Inference algorithms have hyperparameters, for example sampling
temperature in a generative model. If an attacker can surreptitiously modulate the hyperparameters
for the inference algorithm after the evaluation process is complete, they can control the system’s
behavior. (Also see [alg:9:hyperparameters].)
In many cases, confidence scores (which are paired with
classification category answers) can help an attacker. If an ML system is not confident about its
answer and says so, that provides feedback to an attacker with regards to how to tweak input to
make the system misbehave. Conversely, a system that doesn’t return confidence scores is much
harder to use correctly (and may be used idiotically). Care should be taken as to what kind of output
feedback a user can and should get.
Many ML systems are run on hosted, remote servers. Care must be taken
to protect these machines against ML-related attacks (not to mention the usual pile of computer
security stuff).
When a user decides to use an ML system that is remote, they expose their
interests (and possibly their input) to the owners of the ML system.

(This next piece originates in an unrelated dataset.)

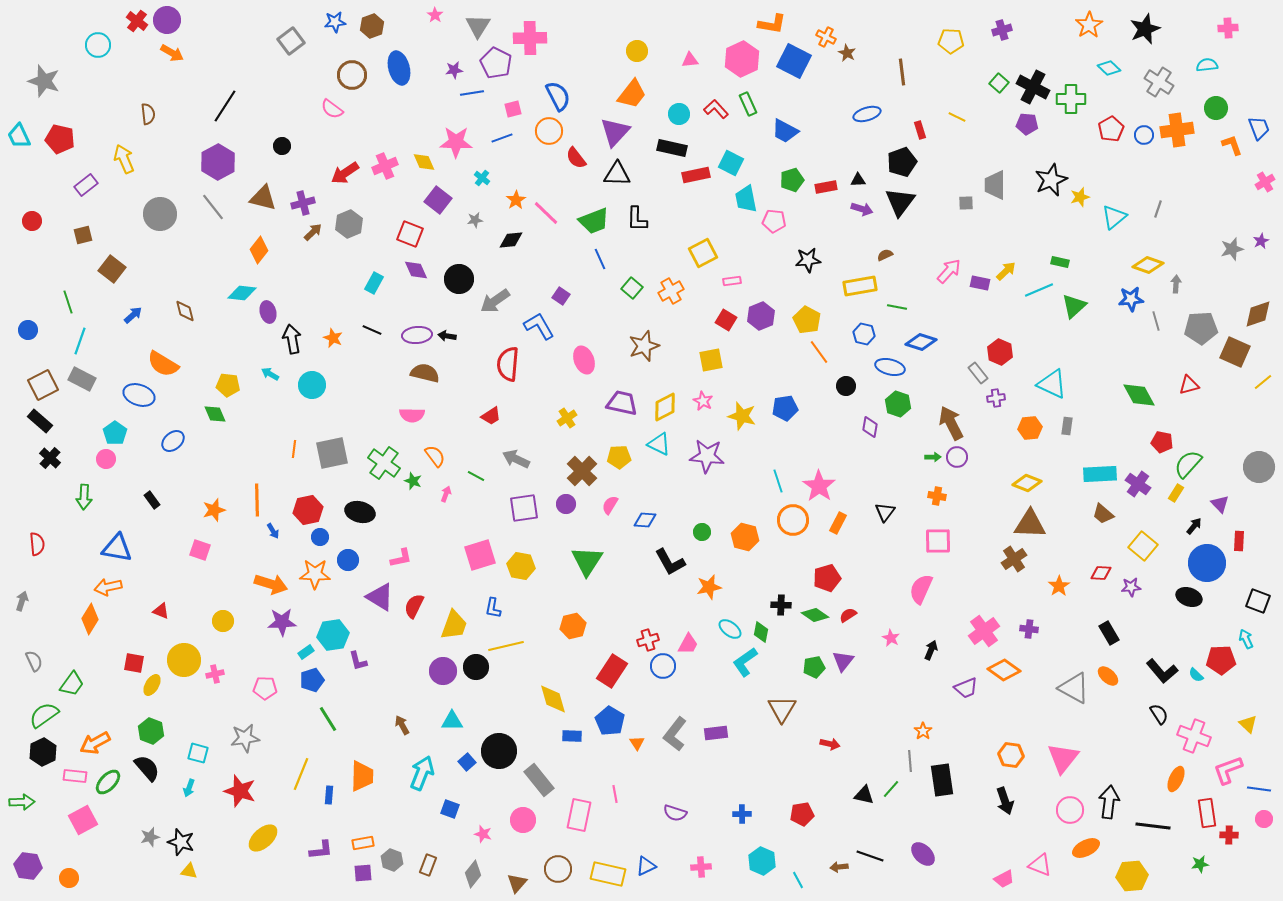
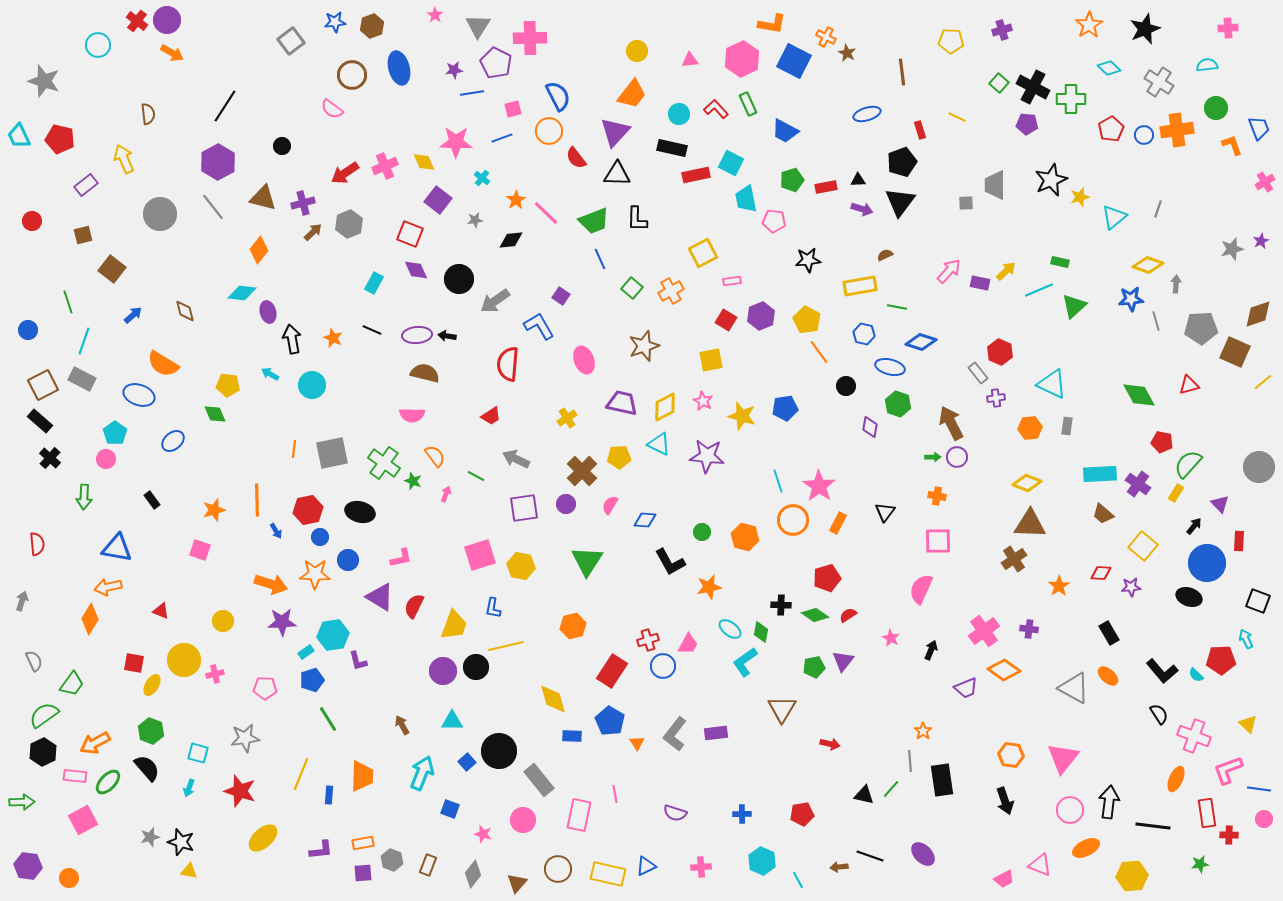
cyan line at (80, 341): moved 4 px right
blue arrow at (273, 531): moved 3 px right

Keep in mind that the entire purpose of creating, training, and evaluating a model
may be so that its output serves a useful purpose in the world. The second most obvious direct
attack against an ML system will be to attack its output.
An attacker tweaks the output stream directly. This will impact the larger system
in which the ML subsystem is encompassed. There are many ways to do this kind of thing. Probably
the most common attack would be to interpose between the output stream and the receiver.
Because models are sometimes opaque, unverified output may simply be used with little scrutiny,
meaning that an interposing attacker may have an easy time hiding in plain sight.
ML systems must be trustworthy to be put into use. Even a temporary or
partial attack against output can cause trustworthiness to plummet.
Adversarial examples (see [input:1:adversarial examples]) lead to
fallacious output. If those output escape into the world undetected, bad things can happen.
In far too many cases with ML, nobody is really sure how the trained
systems do what they do. This is a direct affront on trustworthiness and can lead to challenges in
some domains such as diagnostic medicine.
Decisions that are simply presented to the world with no explanation are
not transparent. Attacking opaque systems is much easier than attacking transparent systems, since
it is harder to discern when something is going wrong.
Causing an ML system to misbehave can erode trust in the entire
discipline. A GAN that produces uncomfortable sounds or images provides one example of how
this might unfold.17:shane
See [input:4:looped input]. If system output feeds back into the real
world there is some risk that it may find its way back into input causing a feedback loop.